Malware tailored to browsers made for miniature screens; scams aimed at duping smartphone users; hackers intent on phishing attacks meant to ensnare tablets — all the threats bankers deal with on the desktop have moved to people's pockets.
"[Security concerns] have grown with the use of mobile devices," says Ken Baylor, a research vice president at the information security research and advisory company NSS Labs. "Right now, from what I'm seeing, it's growing by a factor of four every year, it's definitely insidious and it's definitely growing and the malware is getting more and more complex."
Last year alone on Google's mobile Android platform, Trend Micro detected 350,000 "malicious and high-risk" Android app samples, according to a report by the digital security firm. That's an increase from the 1,000 samples it saw the previous year. Only 20% of Android device owners use a security app, the company has found. [http://www.trendmicro.com/cloud-content/us/pdfs/security-intelligence/reports/rpt-repeating-history.pdf]
Part of the problem is that many banks have yet to develop secure mobile apps. And when banks rely on third parties for their mobile banking apps, they are sometimes insecure.
"There are companies out there selling base frameworks that we have found a number of security flaws in," says George Tsantes, a principal within Ernst & Young's information technology advisory services group.

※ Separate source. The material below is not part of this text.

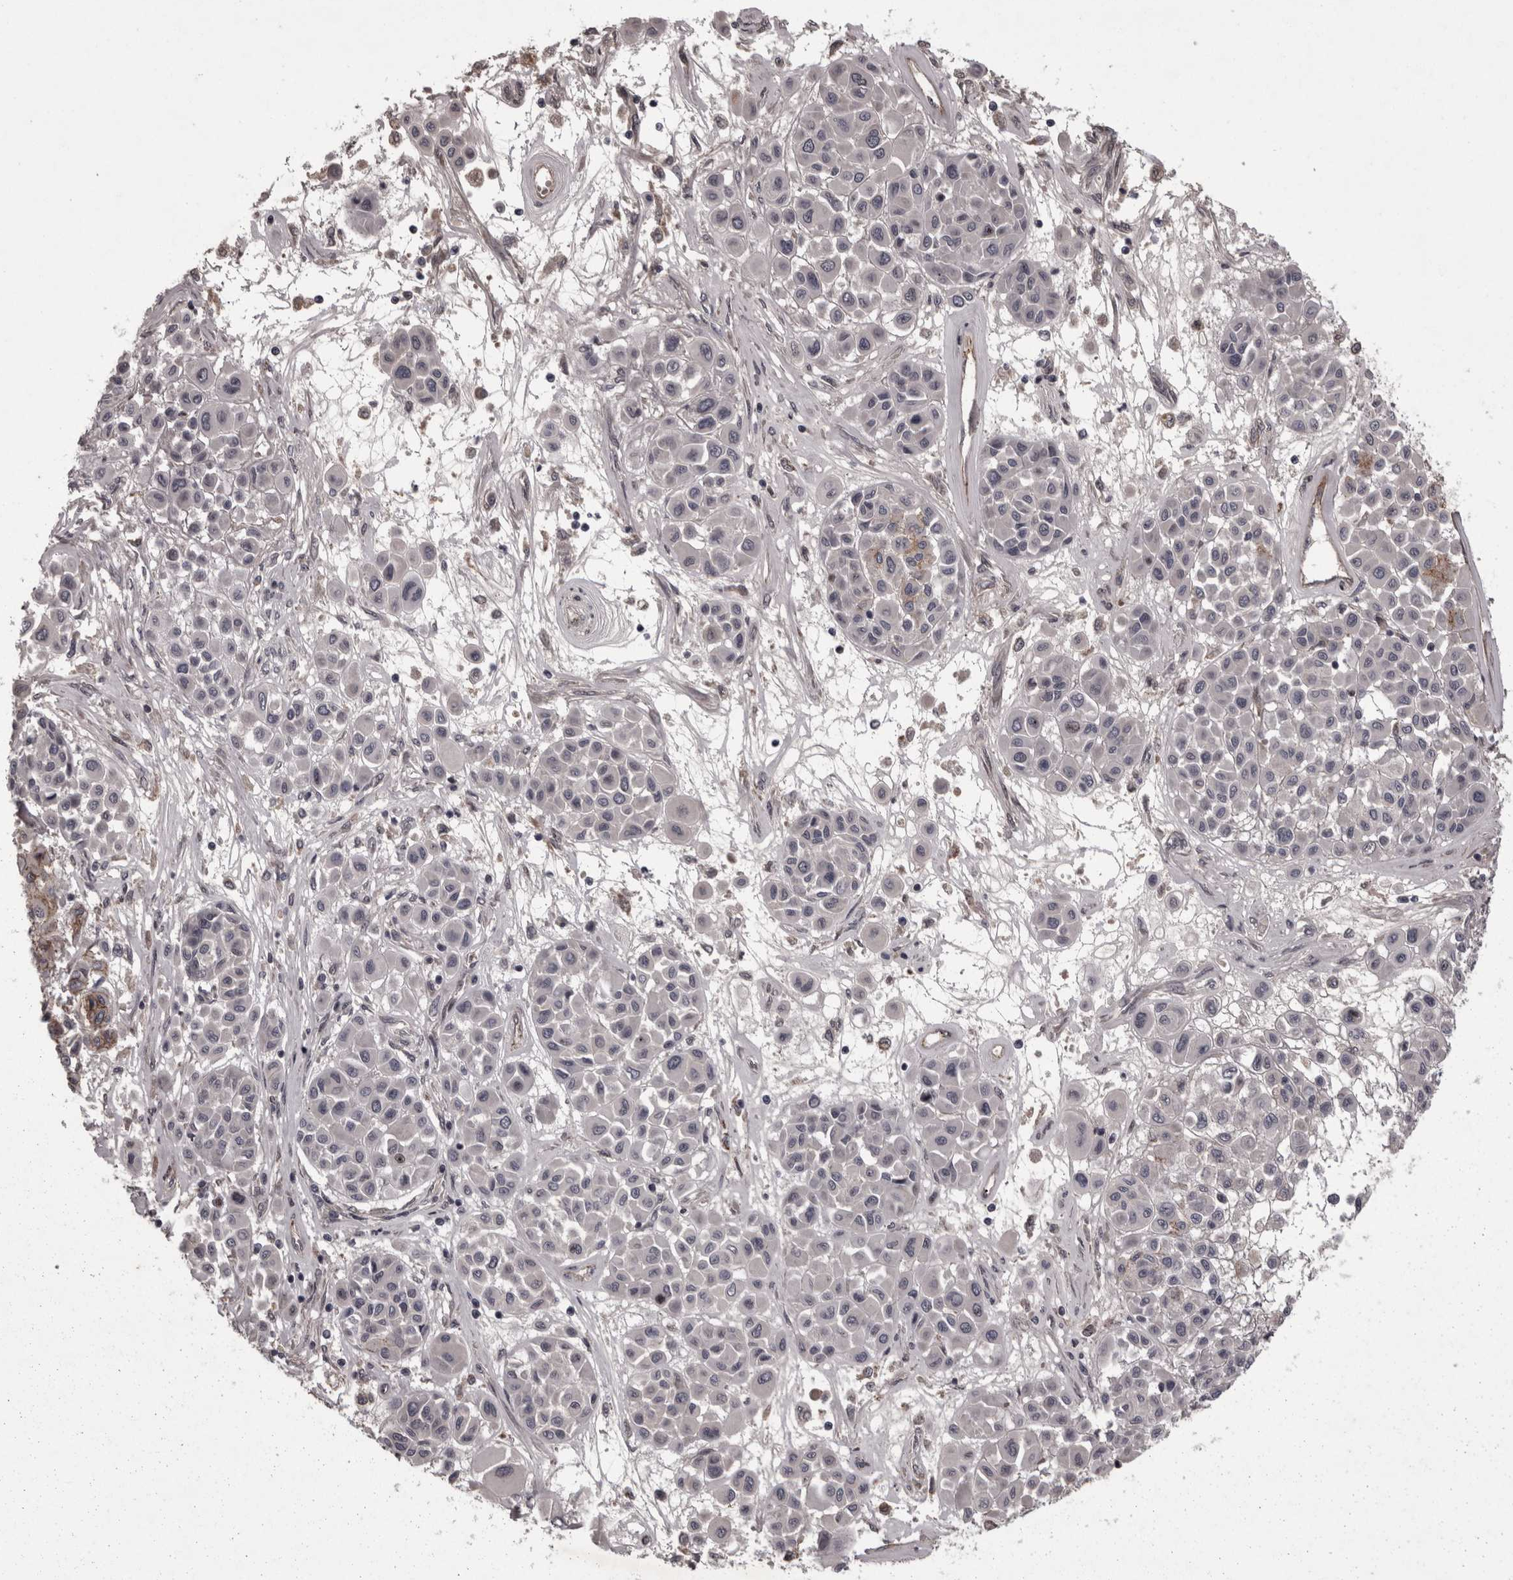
{"staining": {"intensity": "negative", "quantity": "none", "location": "none"}, "tissue": "melanoma", "cell_type": "Tumor cells", "image_type": "cancer", "snomed": [{"axis": "morphology", "description": "Malignant melanoma, Metastatic site"}, {"axis": "topography", "description": "Soft tissue"}], "caption": "Immunohistochemistry (IHC) image of human melanoma stained for a protein (brown), which displays no staining in tumor cells.", "gene": "PCDH17", "patient": {"sex": "male", "age": 41}}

He says building security into financial services apps is a specialty that not all developers have. In some instances, bank apps fail to incorporate updates in mobile operating systems. That means the apps are not fully tested against newer versions of mobile operating systems, like Apple's iOS 6.1.3. "These operating systems are getting patched and updated all the time, so things that might have been secure are no longer secure," says Tsantes. "So it's just making sure that you're incorporating those changes."
In addition, some bank app developers accidently leave persistent data — the kind invisible to users that lies dormant and invisible on a device, in the background. "Let's say down the line I sell the device or lose the device... [criminals] can retrieve that data, because it's stored in an insecure manner," says Charles Henderson, director of application security services at Trustwave's SpiderLabs.
He adds that the immaturity of the mobile market makes it a prime target for crooks.
"From a the sheer maturity of the industry, of the security landscape, sadly, I think mobile is really lagging behind even where desktop was several years ago," says Henderson. "I think that's largely because the concept of a closed operating system (one like Android or iOS) where you can't see [data], people think: 'If you can't see it, it can't hurt you.' has led a lot of developers to say the same."
Those concerns cut both ways.
Until bankers increase the security around their mobile apps, some customers may not feel comfortable using the software for anything more than checking a balance.
Banks also have to provide answers about what-if scenarios. For instance, they should let customers know what would happen if their account was compromised online and/or from a mobile device, and what assurances and guarantees the institutions can offer, points out Steven Lewis, a lead analyst in Ernst & Young's global banking and capital markets practice.
Still, the industry isn't to the point where mobile is accounting for a majority of financial services fraud, says Al Pascual, a senior security analyst at Javelin Strategy & Research. Right now, most hacks cyber criminals employ focus on picking up one-time-passwords sent to mobile phones. "They are not there, yet," says Pascual of digital deception. "[Hackers] are just dipping their toes in the water, attacking those one-time-passwords."
But when cyber crooks go full bore — and they inevitably will — thieves will have a field day picking apart bankers' mobile defenses.